Required action -> In the records, find each line where "کیفیت" occurs, and copy it.

Records shown ->
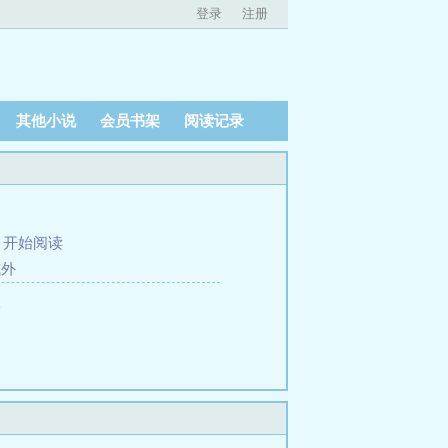
登录
注册
其他小说
会员书架
阅读记录
、
开始阅读
域外
。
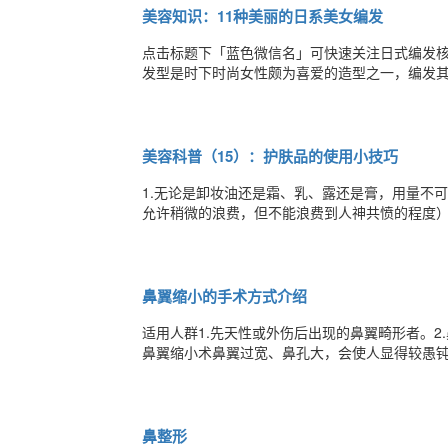
美容知识：11种美丽的日系美女编发
点击标题下「蓝色微信名」可快速关注日式编发核
发型是时下时尚女性颇为喜爱的造型之一，编发
哪些流行的日式编发吗，那就一起去看一下吧！St
卷曲处理之后放到后面用夹子固定，立马变成无
美容科普（15）：护肤品的使用小技巧
1.无论是卸妆油还是霜、乳、露还是膏，用量不
允许稍微的浪费，但不能浪费到人神共愤的程度
来加大摩擦（尤其是干手干脸用的），给肌肤造成
好。（有些姐妹觉得好像越用力越好，其实不见得
鼻翼缩小的手术方式介绍
适用人群1.先天性或外伤后出现的鼻翼畸形者。2
鼻翼缩小术鼻翼过宽、鼻孔大，会使人显得较愚
效果。对于鼻翼很宽的，需行鼻翼缩小术才能使
而异。不是千篇一律的切切切、缝缝缝！1.鼻翼外
鼻整形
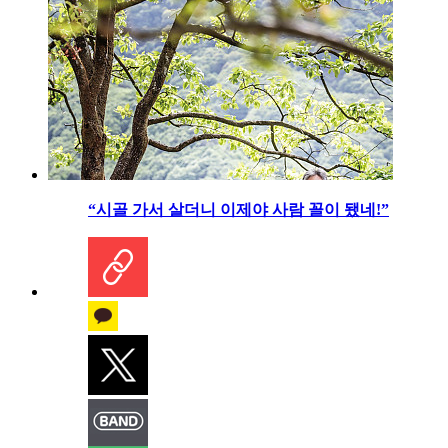
“시골 가서 살더니 이제야 사람 꼴이 됐네!”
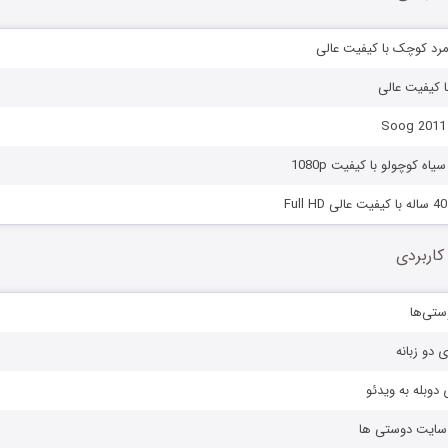
 مرد کوچک با کیفیت عالی
با کیفیت عالی
اه کوچولو با کیفیت 1080p
کاربردی
ستی‌ها
ی دو زبانه
دوبله به ویدئو
ز سایت دوستی ها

Output for this exercise ->
 مرد کوچک با کیفیت عالی
با کیفیت عالی
اه کوچولو با کیفیت 1080p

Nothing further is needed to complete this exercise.